南イタリアふうの赤い屋根の家が街の主流を成していて、都市機能の洒脱さと牧歌的な小ヨーロッパの街並みが渾然一体となって成立していた。
「可愛い石造りの家の隣に、コンクリート打ちっぱなしのマンションがあるのは渋いね」
「ドイツも教会建築が中世以来の時代をたどっていて素敵な街は多いけれど……こういう新しい貪欲さまでは足りないわね」
近代的なコンクリートの豆腐建築を見上げて、ドイツ娘アメリア・バウムガルトは苦笑した。
「なんだかんだ、私も町まで出るのは初めてだし。こうしてみると新鮮ね」
沙希は道路に目を向けて行きかう車に目を留める。
「セダンもステップワゴンも微妙に角ばってて……こう……野暮ったいデザインだねぇ」
中古車市場が活発なこの地域では、一世代古い車が現役で活躍することになる。
主要な海路から離れたスフェールでは、残念ながら日本の中古車は一般市民から遠い存在のようだった。

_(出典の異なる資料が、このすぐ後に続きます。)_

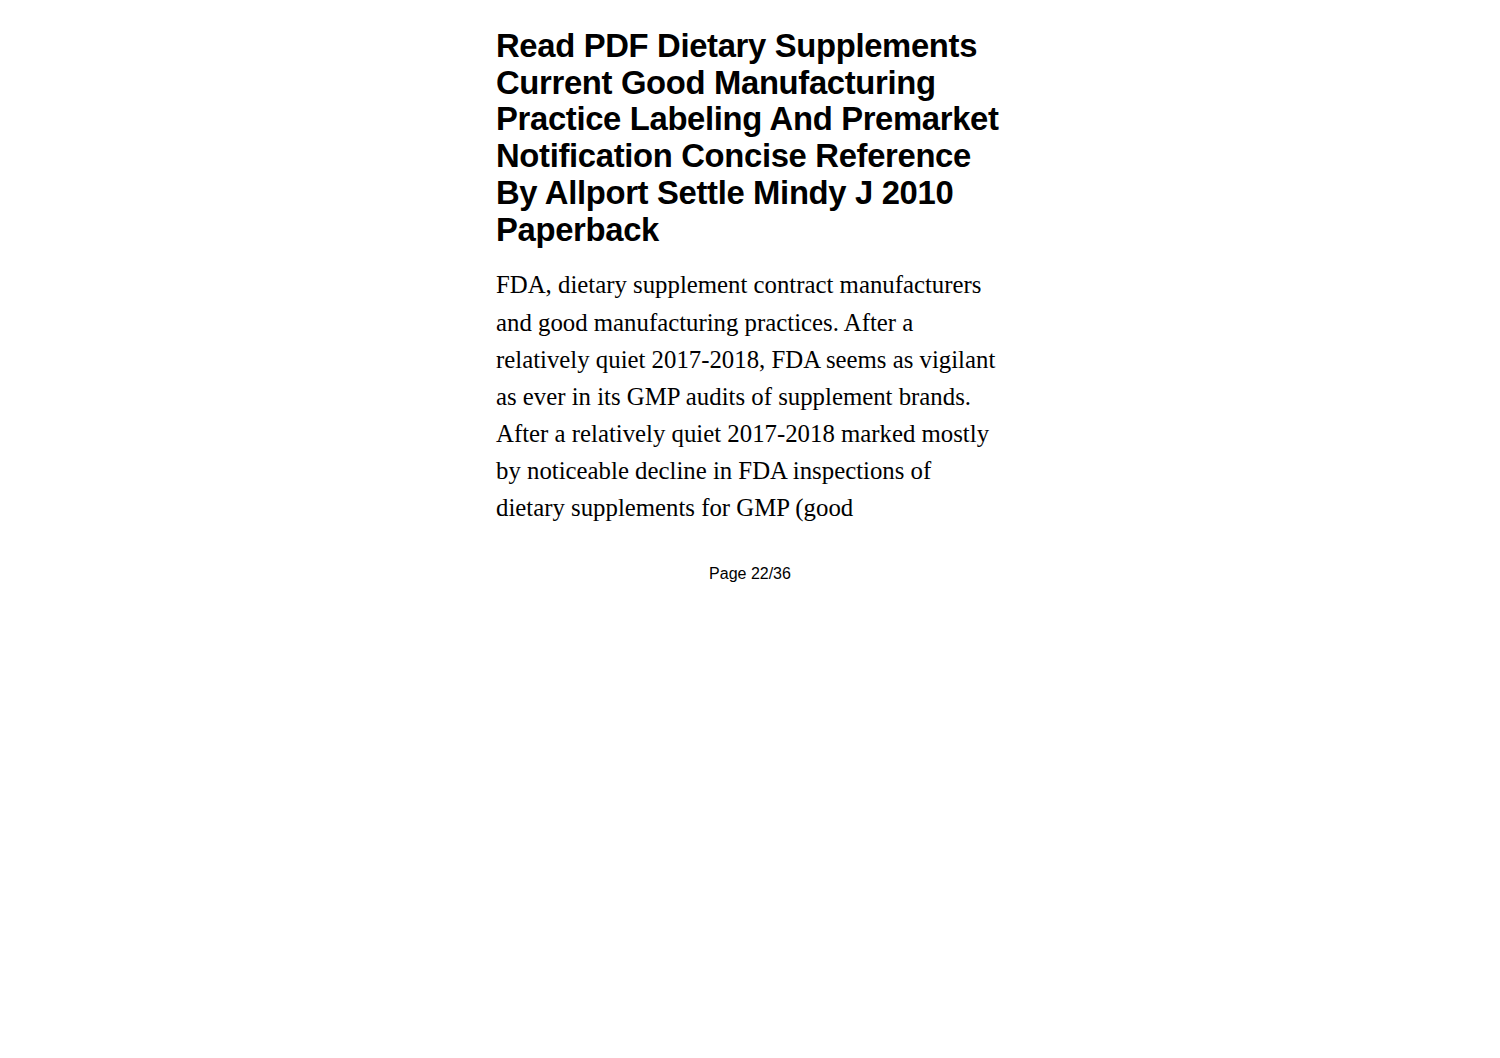Read PDF Dietary Supplements Current Good Manufacturing Practice Labeling And Premarket Notification Concise Reference By Allport Settle Mindy J 2010 Paperback
FDA, dietary supplement contract manufacturers and good manufacturing practices. After a relatively quiet 2017-2018, FDA seems as vigilant as ever in its GMP audits of supplement brands. After a relatively quiet 2017-2018 marked mostly by noticeable decline in FDA inspections of dietary supplements for GMP (good
Page 22/36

「ドイツは都心で車を見かけることも減ったのよね。ガソリンも高いし」
排ガス規制のため自動車税の高い環境立国ドイツに生まれたアメリアは、違う感慨に目を輝かせた。
ひとしきり異国の風景にうなって、沙希は主幹道路に面した商店街でアメリアを振り返る。
「どこを見て回ろうか。私は地元のパンとパンケーキとチョリソーとスイーツかな」
「食べてばっかりじゃない。もうちょっと他も見ましょうよ」
「なにか見所ってあるの?」
「教会くらいしか知らない……」
東欧は山がちなこともあり、重厚なカトリック系の修道院が多い。しかし修行の場である修道院は海沿いの首都にあるはずもない。

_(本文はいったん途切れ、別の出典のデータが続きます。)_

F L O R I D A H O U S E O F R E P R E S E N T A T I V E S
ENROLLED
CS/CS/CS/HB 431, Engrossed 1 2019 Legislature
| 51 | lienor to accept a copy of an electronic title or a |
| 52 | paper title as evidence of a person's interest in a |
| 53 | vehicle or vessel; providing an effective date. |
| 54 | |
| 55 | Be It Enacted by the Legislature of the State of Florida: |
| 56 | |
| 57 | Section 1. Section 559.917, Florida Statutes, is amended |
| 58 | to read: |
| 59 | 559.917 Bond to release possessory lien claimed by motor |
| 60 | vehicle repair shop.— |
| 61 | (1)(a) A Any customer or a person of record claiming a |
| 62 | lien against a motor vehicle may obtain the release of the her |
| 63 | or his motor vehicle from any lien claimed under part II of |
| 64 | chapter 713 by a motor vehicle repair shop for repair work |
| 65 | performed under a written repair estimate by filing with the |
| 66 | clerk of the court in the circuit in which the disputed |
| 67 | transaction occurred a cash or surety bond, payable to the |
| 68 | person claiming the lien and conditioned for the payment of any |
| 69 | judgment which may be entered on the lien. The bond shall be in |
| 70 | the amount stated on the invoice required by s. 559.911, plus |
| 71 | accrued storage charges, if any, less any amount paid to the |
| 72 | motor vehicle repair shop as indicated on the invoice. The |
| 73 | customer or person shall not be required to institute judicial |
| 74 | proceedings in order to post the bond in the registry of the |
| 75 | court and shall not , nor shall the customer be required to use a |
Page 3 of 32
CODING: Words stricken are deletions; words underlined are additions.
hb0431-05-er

かわりに徒歩圏内にカトリック教会、セルビア正教会、ムスリムのモスクがそろっている姿を見物して回って、沙希は足を止めた。信仰を誇るような教会建築の屋根を見上げる。
「……同じ神様に祈ってるんだから、戦争なんてやめればいいのにね」
「今だけよ。いつか終わるわ、きっと」
アメリアの言葉に沙希は苦笑する。気持ちを切り替えるように手を打って振り返った。
「さて! 次はどこに行こうか」
***
「観光名所みたいな、面白そうなところあったかしら」
「わからないねー。観光案内所があるのかどうかすら謎」
チョリソーをバクバク食べながら沙希は肩をすくめる。
「この肉まっじ柔らかくてやばいおいしー」
「蒸してるのね。香ばしくて美味しいわ」
もぐもぐ。二人そろってヨーロッパ風の石畳の広場をお行儀悪く観光していると、
ふいに現れた男たちが沙希の前に立ちふさがった。
前だけじゃない。左右、後ろにも。
囲まれた。
それぞれ不景気な顔で、つまらなそうに沙希たちを見下ろしている。
この広い空間であえて逃げ道を塞ぐように四方を閉ざす意味。沙希は不穏な空気に目をすがめて、アメリアと手をつなぐ。
黙りこくる男に声をかけた。
「どなた?」
男は暗い目を沙希に向ける。
「……アメリカ人だな?」
「違う。日本人とドイツ人だよ」
「だがアメリカ軍の基地にいる……うわっ!?」
沙希はチョリソーの包み紙を男の顔に投げつけた。
「アメリア走れっ!」
同時にアメリアの手を引いて駆けだす。
右側の男が伸ばした手を沙希は即座に肘打ちで叩き落す。ちぎるように包囲を脱した。
二人は石畳を駆ける。日々積み重ねた訓練が二人を健脚に育て上げていた。
広場を出て道路を一直線に突っ切る。急ブレーキとクラクションを背に、交差点を曲がって逃れていく。
男たちはばらばらに散って沙希たちを追う。